- **Exercise aim**: Which of the lines in the data mention the string "point"? List them all.

··· Data records ···

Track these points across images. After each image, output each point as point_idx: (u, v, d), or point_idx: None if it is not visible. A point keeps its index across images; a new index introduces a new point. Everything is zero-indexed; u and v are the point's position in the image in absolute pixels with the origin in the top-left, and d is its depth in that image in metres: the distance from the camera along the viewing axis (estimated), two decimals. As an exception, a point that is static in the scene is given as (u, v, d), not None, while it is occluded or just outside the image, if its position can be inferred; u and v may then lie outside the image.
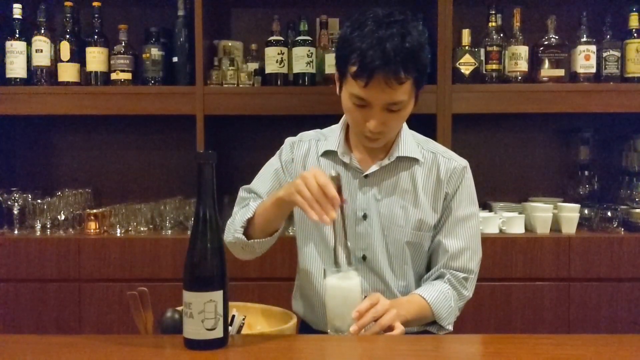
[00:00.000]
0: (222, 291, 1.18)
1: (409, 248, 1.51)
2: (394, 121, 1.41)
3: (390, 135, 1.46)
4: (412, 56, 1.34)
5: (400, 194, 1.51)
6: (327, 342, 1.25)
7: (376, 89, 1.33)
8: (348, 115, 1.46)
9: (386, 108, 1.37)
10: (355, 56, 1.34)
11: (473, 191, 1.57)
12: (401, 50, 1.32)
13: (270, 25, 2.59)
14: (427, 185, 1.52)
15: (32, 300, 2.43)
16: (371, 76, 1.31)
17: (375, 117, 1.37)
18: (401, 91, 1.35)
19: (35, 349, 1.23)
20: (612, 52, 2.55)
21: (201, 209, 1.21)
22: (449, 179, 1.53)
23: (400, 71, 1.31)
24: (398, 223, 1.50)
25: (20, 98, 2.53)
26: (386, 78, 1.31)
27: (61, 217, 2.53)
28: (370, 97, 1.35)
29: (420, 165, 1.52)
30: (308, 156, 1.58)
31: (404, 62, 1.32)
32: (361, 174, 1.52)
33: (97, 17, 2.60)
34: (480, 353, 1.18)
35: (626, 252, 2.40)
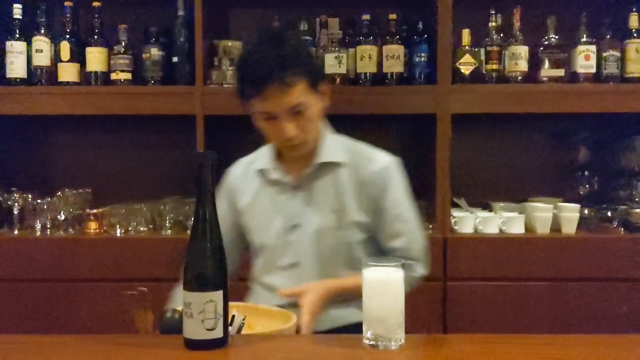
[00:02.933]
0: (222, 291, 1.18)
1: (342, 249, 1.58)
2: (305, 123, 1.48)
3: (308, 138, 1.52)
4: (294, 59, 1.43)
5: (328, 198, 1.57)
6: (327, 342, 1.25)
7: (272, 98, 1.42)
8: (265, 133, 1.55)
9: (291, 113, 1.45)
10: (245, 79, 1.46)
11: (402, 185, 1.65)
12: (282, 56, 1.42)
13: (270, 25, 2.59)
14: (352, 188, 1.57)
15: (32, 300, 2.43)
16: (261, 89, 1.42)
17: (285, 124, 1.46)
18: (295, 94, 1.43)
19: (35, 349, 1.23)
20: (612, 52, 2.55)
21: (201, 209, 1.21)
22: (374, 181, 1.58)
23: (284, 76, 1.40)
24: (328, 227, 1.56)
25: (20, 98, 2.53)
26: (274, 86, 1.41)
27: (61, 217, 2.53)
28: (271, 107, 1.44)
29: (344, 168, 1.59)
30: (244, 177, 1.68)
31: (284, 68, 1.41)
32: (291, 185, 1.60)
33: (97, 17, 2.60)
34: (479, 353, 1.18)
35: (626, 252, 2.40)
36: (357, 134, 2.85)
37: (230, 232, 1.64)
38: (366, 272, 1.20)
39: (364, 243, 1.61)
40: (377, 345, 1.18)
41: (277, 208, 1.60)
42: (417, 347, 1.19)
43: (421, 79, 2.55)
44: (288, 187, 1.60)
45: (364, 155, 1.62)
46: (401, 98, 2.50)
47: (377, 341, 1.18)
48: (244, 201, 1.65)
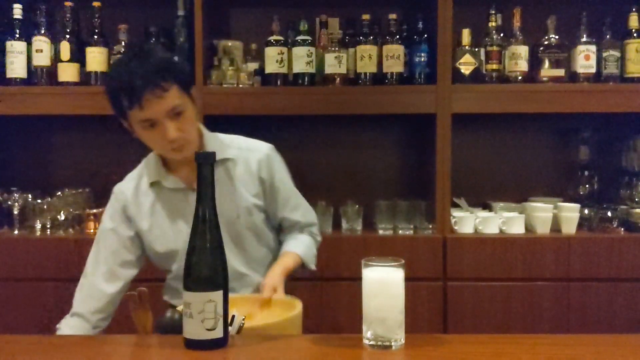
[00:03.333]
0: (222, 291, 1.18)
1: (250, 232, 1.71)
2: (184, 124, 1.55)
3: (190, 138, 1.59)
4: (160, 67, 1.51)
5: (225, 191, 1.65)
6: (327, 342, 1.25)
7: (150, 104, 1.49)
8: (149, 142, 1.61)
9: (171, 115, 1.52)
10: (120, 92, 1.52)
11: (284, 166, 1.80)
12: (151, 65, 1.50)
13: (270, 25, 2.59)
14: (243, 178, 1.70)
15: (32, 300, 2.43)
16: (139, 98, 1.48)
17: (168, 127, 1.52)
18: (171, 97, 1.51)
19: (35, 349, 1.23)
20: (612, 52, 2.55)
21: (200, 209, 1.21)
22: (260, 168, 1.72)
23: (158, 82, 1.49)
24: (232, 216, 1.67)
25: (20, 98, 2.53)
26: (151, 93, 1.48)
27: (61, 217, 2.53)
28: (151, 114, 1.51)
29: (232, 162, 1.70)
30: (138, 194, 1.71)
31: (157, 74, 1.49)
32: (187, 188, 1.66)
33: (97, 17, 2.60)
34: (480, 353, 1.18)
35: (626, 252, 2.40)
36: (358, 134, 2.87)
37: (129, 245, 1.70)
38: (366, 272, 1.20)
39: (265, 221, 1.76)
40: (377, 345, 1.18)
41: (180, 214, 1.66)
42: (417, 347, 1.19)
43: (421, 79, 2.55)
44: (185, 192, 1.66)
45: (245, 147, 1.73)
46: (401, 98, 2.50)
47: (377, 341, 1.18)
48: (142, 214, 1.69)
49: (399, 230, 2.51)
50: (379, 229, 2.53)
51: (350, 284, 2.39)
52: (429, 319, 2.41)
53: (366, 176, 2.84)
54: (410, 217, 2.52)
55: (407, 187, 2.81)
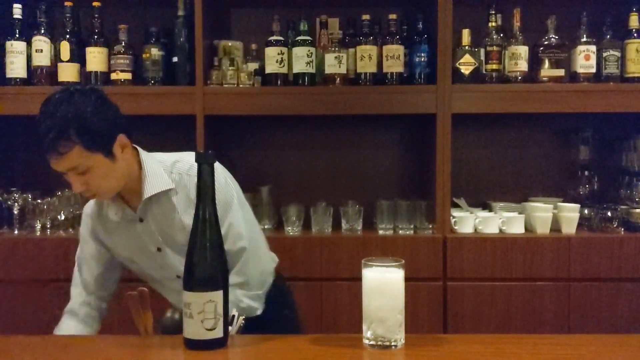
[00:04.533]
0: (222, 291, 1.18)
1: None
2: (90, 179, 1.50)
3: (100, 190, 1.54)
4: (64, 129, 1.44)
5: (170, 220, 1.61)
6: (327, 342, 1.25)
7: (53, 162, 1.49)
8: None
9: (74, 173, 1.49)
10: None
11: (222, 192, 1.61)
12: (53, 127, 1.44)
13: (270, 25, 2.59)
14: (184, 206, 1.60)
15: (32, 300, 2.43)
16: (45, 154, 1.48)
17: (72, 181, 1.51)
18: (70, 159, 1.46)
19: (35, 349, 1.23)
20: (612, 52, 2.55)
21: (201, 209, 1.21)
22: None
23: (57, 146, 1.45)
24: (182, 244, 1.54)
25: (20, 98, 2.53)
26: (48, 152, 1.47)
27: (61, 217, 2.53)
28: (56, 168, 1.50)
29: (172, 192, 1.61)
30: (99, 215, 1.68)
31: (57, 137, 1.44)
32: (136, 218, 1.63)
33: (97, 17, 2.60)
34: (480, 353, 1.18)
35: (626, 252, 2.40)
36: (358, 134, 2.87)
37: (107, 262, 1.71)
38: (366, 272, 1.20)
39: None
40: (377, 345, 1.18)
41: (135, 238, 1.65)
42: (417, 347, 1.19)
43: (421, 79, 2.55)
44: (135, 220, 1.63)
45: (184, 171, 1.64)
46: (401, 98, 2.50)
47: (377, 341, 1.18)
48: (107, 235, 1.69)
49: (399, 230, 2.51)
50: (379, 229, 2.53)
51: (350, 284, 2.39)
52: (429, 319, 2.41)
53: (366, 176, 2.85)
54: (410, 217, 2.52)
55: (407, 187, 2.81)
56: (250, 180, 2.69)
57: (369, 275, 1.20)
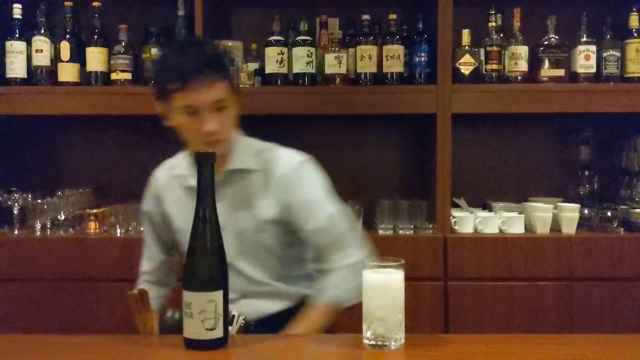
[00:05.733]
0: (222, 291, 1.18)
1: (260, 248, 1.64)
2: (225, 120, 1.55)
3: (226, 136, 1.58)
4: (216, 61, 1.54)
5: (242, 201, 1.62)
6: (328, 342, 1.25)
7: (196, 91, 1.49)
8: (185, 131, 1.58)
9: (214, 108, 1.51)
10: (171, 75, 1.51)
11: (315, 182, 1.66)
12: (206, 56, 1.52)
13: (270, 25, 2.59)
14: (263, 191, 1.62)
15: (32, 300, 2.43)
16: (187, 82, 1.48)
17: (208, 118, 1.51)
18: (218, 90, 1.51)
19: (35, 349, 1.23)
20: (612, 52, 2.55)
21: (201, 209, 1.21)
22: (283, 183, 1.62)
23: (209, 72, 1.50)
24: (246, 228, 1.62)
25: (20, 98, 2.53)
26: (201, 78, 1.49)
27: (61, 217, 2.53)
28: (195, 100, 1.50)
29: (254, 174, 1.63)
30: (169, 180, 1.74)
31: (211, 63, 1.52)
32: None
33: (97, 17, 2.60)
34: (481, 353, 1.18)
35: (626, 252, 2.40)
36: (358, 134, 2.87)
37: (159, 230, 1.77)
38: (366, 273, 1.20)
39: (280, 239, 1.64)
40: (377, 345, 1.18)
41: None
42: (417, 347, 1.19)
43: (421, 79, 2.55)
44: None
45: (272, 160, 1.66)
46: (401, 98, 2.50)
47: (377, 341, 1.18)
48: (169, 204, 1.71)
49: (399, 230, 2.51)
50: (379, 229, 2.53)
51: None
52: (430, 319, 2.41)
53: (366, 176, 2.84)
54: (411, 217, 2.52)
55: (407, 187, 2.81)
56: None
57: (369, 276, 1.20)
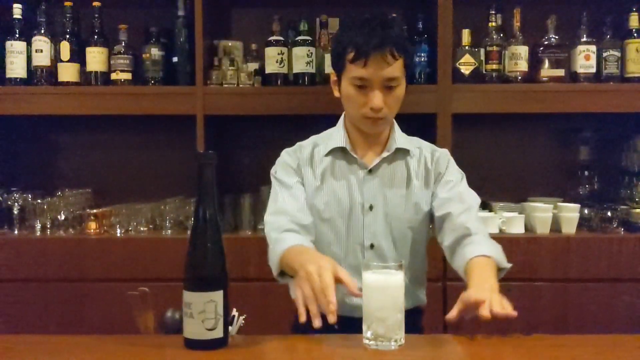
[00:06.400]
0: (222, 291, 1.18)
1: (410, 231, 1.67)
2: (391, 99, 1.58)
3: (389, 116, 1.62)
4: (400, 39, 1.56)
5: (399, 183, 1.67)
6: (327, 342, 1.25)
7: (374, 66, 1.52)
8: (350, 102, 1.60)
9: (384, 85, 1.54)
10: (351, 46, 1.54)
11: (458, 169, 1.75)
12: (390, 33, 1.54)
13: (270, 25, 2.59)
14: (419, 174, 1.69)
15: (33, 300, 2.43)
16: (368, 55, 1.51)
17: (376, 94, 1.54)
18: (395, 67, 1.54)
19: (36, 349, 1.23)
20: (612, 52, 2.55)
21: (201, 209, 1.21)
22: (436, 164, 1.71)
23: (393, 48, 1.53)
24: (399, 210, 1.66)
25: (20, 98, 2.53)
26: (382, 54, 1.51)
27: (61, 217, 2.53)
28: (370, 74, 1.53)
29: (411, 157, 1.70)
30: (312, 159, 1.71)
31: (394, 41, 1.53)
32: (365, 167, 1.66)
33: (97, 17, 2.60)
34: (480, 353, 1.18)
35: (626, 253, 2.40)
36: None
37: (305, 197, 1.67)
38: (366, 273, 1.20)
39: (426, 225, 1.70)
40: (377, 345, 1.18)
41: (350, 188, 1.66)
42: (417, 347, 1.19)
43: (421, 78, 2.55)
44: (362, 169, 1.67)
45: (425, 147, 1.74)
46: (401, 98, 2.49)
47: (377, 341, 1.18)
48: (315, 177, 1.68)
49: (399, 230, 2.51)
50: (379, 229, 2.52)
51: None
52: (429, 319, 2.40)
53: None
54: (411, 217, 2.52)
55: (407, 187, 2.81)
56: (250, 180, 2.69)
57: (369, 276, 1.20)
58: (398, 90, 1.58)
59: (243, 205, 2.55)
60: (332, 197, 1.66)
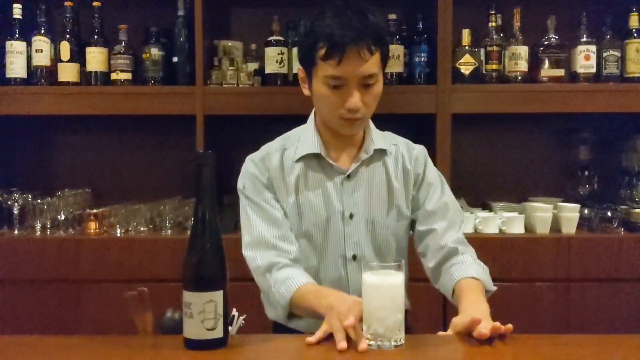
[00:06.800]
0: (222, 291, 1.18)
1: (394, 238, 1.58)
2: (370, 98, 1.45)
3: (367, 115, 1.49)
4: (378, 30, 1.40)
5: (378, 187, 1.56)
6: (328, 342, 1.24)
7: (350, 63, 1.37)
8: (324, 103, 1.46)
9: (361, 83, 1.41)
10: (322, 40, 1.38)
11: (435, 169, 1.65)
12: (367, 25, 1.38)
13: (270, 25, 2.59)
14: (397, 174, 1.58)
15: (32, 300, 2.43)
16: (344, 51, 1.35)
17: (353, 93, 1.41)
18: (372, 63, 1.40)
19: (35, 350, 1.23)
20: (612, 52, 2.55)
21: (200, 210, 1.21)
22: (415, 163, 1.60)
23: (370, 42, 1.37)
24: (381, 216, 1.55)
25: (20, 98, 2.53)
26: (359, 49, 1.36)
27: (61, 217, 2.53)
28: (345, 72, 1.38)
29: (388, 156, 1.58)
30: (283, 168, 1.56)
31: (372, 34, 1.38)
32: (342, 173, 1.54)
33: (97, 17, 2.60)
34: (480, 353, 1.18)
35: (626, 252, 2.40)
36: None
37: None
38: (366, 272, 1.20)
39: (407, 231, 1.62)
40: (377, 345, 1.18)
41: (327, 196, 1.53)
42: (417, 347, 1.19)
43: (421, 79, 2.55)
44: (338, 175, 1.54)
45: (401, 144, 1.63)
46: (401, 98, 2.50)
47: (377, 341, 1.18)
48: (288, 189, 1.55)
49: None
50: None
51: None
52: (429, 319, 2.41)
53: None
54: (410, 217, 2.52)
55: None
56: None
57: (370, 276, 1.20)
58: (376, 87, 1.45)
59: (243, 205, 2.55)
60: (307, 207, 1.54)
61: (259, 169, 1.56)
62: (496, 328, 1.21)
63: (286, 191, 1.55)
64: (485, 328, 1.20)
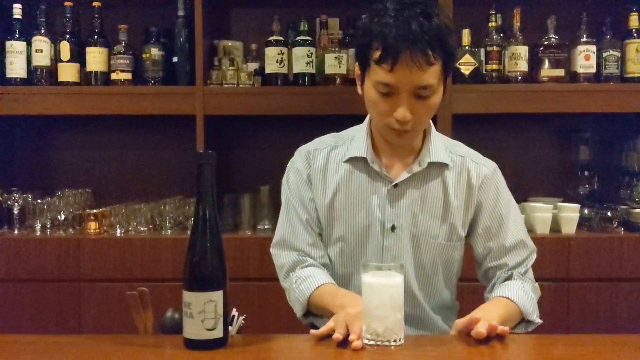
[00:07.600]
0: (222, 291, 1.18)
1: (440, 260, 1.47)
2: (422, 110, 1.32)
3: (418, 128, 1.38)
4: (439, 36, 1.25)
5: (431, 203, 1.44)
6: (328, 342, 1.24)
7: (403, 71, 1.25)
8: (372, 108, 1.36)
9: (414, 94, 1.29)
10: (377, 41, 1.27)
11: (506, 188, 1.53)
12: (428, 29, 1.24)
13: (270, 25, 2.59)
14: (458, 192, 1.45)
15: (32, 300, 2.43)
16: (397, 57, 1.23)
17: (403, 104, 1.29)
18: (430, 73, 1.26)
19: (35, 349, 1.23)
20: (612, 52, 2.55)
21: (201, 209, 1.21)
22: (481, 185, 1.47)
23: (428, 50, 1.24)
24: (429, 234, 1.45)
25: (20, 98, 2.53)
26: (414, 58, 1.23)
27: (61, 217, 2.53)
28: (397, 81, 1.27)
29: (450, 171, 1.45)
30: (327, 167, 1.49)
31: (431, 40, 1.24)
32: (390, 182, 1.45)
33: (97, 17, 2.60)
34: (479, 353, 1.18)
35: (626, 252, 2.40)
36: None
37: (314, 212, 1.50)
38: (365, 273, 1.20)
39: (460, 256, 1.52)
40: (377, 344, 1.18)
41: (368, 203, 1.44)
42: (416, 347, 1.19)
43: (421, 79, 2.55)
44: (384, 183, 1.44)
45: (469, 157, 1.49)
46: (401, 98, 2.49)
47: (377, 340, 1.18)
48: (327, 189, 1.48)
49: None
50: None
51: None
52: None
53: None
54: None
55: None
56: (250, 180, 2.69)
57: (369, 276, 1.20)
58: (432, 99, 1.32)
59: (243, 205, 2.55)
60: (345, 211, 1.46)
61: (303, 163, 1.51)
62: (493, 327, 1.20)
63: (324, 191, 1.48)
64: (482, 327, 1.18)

···
··· Data records ···

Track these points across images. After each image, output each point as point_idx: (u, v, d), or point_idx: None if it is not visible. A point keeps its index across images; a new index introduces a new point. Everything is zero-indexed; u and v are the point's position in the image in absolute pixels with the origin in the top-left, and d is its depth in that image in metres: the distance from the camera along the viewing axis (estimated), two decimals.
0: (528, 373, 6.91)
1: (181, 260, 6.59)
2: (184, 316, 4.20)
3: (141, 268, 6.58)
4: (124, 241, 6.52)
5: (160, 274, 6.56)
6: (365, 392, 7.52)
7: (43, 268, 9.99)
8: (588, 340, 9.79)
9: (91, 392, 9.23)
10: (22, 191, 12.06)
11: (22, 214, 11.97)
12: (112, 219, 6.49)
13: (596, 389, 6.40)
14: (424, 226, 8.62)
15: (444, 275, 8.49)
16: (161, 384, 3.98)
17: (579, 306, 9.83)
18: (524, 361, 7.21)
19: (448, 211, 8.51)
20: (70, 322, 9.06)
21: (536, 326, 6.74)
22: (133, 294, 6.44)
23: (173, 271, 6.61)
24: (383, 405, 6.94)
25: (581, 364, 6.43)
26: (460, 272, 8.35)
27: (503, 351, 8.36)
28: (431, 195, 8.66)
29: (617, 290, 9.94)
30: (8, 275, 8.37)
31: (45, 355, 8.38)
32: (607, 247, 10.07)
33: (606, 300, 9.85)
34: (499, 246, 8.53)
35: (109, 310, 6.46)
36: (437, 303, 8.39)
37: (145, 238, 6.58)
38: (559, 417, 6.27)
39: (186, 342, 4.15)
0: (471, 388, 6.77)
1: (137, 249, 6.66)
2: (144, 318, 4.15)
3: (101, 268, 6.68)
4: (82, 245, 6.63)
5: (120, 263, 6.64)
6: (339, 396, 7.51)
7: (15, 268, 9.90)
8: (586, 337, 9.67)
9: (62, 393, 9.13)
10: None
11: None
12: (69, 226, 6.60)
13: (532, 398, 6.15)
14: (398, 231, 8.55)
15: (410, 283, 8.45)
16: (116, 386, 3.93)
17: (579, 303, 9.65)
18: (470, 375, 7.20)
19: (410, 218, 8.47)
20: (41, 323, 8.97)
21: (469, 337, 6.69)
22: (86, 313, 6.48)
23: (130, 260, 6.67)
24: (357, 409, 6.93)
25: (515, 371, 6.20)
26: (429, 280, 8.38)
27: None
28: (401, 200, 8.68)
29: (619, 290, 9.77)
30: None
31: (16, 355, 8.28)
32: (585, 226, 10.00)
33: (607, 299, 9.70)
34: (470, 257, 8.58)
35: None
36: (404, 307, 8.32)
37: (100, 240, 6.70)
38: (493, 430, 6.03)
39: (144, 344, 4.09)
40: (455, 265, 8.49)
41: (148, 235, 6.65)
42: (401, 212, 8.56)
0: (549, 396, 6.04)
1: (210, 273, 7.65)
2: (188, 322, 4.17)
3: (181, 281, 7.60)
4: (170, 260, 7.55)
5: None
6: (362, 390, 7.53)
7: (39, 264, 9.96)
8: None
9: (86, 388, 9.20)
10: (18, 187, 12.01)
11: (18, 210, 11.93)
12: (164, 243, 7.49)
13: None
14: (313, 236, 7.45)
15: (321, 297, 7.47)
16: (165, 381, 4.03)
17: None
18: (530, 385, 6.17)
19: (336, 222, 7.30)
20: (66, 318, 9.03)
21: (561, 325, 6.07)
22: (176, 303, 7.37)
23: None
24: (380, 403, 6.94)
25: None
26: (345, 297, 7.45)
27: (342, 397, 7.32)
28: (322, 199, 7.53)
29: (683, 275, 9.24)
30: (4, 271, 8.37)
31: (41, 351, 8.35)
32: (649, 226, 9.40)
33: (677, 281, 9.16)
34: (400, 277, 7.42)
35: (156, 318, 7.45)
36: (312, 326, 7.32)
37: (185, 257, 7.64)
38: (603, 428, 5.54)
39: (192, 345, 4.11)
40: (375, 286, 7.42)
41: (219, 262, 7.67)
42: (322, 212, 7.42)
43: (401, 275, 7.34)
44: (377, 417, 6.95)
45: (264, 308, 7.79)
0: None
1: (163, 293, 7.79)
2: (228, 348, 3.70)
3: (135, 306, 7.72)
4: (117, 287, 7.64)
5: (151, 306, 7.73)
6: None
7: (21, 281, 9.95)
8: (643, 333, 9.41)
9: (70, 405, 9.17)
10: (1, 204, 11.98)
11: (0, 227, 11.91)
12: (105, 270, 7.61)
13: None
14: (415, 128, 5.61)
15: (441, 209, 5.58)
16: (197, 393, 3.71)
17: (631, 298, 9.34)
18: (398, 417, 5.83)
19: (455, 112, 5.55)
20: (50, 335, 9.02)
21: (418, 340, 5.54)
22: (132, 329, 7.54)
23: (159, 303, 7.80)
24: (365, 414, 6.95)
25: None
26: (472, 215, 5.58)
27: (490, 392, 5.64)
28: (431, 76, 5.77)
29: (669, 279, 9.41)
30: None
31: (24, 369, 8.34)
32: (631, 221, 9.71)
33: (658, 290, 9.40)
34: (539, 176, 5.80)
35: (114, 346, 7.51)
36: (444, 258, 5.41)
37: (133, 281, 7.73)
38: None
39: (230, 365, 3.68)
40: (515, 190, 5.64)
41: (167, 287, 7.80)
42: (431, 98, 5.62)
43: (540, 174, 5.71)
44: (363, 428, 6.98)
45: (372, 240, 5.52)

···

- **Exercise solution**:
Track these points across images. After each image, output each point as point_idx: (u, v, d), or point_idx: None if it is not visible. A point keeps its index across images; a new index introduces a new point. Everything is zero-indexed; u and v are the point's position in the image in absolute pixels with the origin in the top-left, and d is its depth in that image in metres: the distance from the camera along the viewing axis (estimated), two decimals. As an exception, a point that is static in the scene is given as (u, v, d), not None, while it is occluded or just outside the image, if its position can be inferred; u and v may then lie outside the image.
Track these points across images. After each image, output each point as point_idx: (u, v, d), or point_idx: None if it is not visible. A point keeps its index across images; a new index introduces a new point. Everything is zero-indexed; u and v are the point's position in the image in absolute pixels with the origin in the top-left, and d is its depth in that image in metres: the distance from the camera along the viewing axis (estimated), two decimals.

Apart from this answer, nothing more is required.